►

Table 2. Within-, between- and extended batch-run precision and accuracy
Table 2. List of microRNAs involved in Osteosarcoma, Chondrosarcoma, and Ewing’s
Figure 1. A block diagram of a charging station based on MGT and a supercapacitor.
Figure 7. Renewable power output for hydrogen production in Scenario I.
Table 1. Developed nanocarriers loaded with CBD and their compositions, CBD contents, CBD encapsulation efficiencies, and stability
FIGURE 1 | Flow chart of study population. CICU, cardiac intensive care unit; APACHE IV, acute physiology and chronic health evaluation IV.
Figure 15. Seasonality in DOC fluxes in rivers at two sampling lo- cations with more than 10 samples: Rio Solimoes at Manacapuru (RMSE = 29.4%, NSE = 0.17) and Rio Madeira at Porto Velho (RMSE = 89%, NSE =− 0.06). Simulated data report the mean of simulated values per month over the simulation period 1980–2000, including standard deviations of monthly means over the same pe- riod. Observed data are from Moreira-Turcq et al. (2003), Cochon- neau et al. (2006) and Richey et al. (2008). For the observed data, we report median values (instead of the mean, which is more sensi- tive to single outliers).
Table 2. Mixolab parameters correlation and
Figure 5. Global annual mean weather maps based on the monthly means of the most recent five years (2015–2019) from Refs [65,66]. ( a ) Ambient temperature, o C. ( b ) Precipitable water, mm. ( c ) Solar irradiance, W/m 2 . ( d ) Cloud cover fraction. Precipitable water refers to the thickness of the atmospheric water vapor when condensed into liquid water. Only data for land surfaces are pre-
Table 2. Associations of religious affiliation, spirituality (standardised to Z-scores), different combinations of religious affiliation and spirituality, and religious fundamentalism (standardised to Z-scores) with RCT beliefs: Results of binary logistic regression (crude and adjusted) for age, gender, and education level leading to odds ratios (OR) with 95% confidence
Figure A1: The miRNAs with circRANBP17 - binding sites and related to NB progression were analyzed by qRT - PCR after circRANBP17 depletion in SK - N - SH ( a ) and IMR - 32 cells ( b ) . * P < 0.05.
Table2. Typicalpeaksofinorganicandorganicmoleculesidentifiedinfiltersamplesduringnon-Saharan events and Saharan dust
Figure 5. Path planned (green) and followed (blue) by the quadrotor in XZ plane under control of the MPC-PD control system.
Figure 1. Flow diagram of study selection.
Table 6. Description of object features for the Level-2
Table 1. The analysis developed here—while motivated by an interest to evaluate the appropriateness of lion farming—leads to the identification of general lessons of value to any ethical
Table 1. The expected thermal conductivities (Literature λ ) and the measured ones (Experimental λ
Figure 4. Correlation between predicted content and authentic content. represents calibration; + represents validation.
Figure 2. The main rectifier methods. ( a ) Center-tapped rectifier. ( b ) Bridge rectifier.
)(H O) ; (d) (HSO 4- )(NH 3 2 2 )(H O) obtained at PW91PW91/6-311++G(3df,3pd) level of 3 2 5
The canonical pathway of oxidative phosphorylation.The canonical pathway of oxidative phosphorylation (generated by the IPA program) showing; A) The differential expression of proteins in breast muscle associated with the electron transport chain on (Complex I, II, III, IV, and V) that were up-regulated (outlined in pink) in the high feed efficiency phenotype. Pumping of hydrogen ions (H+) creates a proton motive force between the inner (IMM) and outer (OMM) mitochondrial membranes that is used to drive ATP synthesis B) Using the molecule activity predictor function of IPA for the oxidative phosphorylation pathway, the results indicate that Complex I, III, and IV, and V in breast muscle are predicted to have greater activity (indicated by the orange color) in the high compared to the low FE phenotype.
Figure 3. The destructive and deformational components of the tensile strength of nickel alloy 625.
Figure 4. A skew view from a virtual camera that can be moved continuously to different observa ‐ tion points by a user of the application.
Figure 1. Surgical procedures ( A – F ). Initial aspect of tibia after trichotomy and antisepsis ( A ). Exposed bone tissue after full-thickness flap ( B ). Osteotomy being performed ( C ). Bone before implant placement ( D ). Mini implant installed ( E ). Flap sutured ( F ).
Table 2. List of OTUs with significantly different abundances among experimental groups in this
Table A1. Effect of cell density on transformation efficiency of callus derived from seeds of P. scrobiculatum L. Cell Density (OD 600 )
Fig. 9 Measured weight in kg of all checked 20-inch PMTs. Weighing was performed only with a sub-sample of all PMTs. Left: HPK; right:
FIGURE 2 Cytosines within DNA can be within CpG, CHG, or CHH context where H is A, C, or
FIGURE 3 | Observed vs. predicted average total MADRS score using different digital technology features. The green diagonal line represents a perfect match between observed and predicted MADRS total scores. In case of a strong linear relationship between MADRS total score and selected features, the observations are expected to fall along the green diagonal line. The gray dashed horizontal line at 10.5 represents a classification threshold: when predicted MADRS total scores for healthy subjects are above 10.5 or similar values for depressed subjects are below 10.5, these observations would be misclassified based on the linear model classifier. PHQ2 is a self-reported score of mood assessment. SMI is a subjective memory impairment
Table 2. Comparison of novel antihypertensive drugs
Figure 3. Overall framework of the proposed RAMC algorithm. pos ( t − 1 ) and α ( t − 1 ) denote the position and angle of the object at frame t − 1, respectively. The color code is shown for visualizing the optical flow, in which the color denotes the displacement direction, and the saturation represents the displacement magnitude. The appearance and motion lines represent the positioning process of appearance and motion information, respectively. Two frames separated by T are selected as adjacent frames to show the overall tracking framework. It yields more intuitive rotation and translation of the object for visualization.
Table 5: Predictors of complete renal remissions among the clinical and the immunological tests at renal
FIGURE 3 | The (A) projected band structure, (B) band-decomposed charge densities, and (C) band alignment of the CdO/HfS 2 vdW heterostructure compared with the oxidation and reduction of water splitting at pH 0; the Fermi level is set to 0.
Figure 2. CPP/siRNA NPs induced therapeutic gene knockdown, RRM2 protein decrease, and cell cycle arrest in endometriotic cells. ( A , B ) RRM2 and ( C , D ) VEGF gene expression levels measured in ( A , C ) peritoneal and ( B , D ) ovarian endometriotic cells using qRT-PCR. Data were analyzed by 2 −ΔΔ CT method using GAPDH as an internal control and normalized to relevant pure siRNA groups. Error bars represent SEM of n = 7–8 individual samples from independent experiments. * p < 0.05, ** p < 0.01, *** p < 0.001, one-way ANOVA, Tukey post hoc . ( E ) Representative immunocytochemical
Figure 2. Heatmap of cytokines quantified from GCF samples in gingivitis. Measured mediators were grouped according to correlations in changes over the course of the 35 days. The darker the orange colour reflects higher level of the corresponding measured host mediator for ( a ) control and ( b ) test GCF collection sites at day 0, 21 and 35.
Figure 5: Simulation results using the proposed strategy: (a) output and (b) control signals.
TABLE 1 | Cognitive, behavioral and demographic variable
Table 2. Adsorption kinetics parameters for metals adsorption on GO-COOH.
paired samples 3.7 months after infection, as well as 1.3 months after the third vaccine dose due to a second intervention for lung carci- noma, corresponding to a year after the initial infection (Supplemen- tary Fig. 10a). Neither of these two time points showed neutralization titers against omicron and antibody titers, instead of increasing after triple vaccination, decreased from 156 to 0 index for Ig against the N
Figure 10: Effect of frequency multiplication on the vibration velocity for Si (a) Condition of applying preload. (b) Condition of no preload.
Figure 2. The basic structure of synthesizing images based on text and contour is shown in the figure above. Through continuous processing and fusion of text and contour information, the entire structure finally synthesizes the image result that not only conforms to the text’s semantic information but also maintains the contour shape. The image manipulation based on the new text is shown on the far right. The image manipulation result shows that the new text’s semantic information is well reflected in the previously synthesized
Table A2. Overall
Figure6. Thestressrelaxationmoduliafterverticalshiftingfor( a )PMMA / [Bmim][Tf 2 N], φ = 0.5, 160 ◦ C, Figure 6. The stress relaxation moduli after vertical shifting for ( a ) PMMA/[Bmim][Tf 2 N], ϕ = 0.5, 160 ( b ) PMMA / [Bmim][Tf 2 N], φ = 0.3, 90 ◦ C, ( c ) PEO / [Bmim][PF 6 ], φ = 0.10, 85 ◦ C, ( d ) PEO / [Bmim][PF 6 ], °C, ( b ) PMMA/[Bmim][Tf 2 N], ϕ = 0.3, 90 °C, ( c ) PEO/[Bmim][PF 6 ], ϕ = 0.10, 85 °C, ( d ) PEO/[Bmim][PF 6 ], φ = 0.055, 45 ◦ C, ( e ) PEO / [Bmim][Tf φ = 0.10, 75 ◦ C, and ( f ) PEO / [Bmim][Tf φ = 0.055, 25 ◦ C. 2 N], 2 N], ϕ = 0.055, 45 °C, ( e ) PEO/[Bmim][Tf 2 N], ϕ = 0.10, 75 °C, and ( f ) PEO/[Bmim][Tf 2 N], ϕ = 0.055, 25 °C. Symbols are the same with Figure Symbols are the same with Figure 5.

◄

Reproduce exactly, and with no other material, the lines between those holding "Table 2. Adsorption" and "Figure 10: Effect", inclusive.

Table 2. Adsorption kinetics parameters for metals adsorption on GO-COOH.
paired samples 3.7 months after infection, as well as 1.3 months after the third vaccine dose due to a second intervention for lung carci- noma, corresponding to a year after the initial infection (Supplemen- tary Fig. 10a). Neither of these two time points showed neutralization titers against omicron and antibody titers, instead of increasing after triple vaccination, decreased from 156 to 0 index for Ig against the N
Figure 10: Effect of frequency multiplication on the vibration velocity for Si (a) Condition of applying preload. (b) Condition of no preload.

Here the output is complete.